#### [Document segment]
☆ ☆ ☆ ☆ ☆ ☆ ☆

This XV of gastronomy is made up of a real culinary dream team and counts among its members renowned personalities such as Yves Camdeborde, the team captain, as well as Pierre Augé, Christelle Brua, Frédéric Bau, Amandine Chaignot, Christian Constant, Christopher Coutanceau, Julien Duboué, Alain Ducasse, Alain Dutournier, Christian Etchebest, Charles Fontès, Alexandre Gauthier, Guillaume Gomez, Gilles Goujon, Stéphane Jégo, Stéphanie Le Quellec, Éric Ospital, Jean-François Piège, Franck Putelat, Michel Sarran, Guy Savoy and Mathieu Viannay.

To carry out this project, a call for tenders was launched nationally to attract the best caterers from each region of France. Many have responded to this call, and one or two have been chosen for each of the stages. “The conditions were the use of seasonal products mainly from the respective region of each stadium,” explains chef Camdeborde.

☆ ☆ ☆ ☆ ☆ ☆ ☆

#### [Data section]

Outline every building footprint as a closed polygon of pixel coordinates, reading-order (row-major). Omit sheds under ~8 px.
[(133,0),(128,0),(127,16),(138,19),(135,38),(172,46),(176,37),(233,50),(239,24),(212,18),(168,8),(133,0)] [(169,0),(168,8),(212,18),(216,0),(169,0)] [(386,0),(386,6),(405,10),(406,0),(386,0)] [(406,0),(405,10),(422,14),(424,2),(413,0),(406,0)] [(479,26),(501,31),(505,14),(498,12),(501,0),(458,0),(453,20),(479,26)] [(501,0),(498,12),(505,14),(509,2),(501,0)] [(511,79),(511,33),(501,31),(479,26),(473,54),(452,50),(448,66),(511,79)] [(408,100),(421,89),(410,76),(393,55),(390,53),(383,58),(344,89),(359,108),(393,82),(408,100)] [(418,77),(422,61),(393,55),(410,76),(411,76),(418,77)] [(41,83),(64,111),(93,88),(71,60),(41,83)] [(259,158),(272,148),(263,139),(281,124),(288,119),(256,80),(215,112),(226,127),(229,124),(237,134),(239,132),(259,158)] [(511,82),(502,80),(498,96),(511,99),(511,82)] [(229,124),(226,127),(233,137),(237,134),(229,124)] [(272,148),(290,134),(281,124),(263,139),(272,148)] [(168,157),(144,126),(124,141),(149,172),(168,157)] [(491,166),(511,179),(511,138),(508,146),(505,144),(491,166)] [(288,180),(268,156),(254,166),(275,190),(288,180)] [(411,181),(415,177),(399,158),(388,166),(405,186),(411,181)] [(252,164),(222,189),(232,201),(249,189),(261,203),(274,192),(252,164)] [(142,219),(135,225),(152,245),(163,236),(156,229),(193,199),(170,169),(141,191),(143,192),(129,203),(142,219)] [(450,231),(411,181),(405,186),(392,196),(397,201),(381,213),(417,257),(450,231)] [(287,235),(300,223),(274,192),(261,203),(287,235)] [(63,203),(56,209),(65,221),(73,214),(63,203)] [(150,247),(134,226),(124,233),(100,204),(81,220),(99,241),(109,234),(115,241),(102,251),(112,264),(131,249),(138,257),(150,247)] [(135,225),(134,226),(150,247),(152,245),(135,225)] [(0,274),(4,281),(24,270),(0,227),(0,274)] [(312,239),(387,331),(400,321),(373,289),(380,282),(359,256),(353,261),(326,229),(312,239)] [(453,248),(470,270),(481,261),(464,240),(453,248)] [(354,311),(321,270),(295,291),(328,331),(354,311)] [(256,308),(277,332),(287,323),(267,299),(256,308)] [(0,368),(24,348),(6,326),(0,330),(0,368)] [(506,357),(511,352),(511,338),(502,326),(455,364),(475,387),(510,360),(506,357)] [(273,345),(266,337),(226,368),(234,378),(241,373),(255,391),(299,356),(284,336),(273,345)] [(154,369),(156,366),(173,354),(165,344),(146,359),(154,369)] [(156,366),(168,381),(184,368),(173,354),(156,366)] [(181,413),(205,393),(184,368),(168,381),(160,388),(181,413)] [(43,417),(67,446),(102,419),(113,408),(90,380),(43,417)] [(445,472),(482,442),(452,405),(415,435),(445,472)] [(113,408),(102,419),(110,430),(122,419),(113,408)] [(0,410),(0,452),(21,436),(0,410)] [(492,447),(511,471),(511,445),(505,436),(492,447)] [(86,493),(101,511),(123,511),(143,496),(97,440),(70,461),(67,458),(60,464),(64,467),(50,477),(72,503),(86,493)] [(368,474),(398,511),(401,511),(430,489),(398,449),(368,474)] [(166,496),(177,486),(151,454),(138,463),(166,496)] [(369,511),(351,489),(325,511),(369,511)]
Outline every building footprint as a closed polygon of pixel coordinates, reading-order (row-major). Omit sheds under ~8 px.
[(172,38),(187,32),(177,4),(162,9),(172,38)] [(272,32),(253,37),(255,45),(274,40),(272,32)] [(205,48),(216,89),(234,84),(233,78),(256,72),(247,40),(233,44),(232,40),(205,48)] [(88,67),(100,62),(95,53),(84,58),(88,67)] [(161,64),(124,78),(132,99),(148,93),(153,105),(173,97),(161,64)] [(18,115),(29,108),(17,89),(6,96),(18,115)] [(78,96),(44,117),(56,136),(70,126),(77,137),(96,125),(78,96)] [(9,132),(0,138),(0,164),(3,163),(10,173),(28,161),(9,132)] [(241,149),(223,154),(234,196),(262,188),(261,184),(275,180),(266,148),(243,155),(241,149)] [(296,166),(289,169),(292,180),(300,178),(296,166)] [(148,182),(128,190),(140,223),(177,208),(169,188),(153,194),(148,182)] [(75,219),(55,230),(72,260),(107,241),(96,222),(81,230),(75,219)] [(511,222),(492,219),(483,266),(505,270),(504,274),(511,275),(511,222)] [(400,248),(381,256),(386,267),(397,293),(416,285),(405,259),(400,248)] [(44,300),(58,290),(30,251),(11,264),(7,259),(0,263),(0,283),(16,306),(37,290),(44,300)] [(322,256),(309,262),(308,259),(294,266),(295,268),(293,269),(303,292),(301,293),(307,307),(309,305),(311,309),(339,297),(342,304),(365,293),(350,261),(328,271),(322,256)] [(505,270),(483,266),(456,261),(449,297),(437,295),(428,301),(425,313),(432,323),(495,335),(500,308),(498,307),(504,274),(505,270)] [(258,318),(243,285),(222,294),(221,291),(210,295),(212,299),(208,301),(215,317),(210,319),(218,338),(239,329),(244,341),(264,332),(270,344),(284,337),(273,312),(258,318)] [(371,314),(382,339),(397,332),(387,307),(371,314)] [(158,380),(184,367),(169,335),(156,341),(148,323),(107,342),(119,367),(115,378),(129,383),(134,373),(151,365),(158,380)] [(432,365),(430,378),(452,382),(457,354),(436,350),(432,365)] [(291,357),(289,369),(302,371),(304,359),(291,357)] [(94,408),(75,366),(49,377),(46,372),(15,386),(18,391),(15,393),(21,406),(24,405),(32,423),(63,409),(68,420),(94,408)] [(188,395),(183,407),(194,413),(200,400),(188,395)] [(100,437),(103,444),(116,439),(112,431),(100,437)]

☆ ☆ ☆ ☆ ☆ ☆ ☆

#### [Requests]
**1.** Answer these questions using the passage about the gastronomy team of chefs:
(a) Which chef is named as the team captain?
(b) How many caterers were chosen for each of the stages?
(c) According to the chef quoted, what were the conditions for the caterers?
**2.** Give every member of the gastronomy team named in the passage whose first name begins with the letter "C".
**3.** Resume the passage about the gastronomy team and the regional caterers from the point where it stops.

#### [In response]
**1.**
(a) Yves Camdeborde.
(b) One or two.
(c) The use of seasonal products mainly from the respective region of each stadium.

**2.**
Christelle Brua
Christian Constant
Christopher Coutanceau
Christian Etchebest
Charles Fontès

**3.**
In order to offer an authentic and accessible experience to all, a farmers’ market has been created near the Stade de France, highlighting French artisans. This initiative aims to satisfy spectators who occupy less privileged seats, ensuring that gastronomic quality is within everyone’s reach. Then, gourmet meals will be served in the boxes and lounges, a notable example being the Friday evening dinner at the Stade de France, where 1,500 place settings will be prepared for an exceptional seated meal.

France, the country of gastronomy par excellence, sees gastronomy here at the heart of a major global sporting event, thus affirming that cooking is much more than an art, it is an essential part of French culture , like rugby.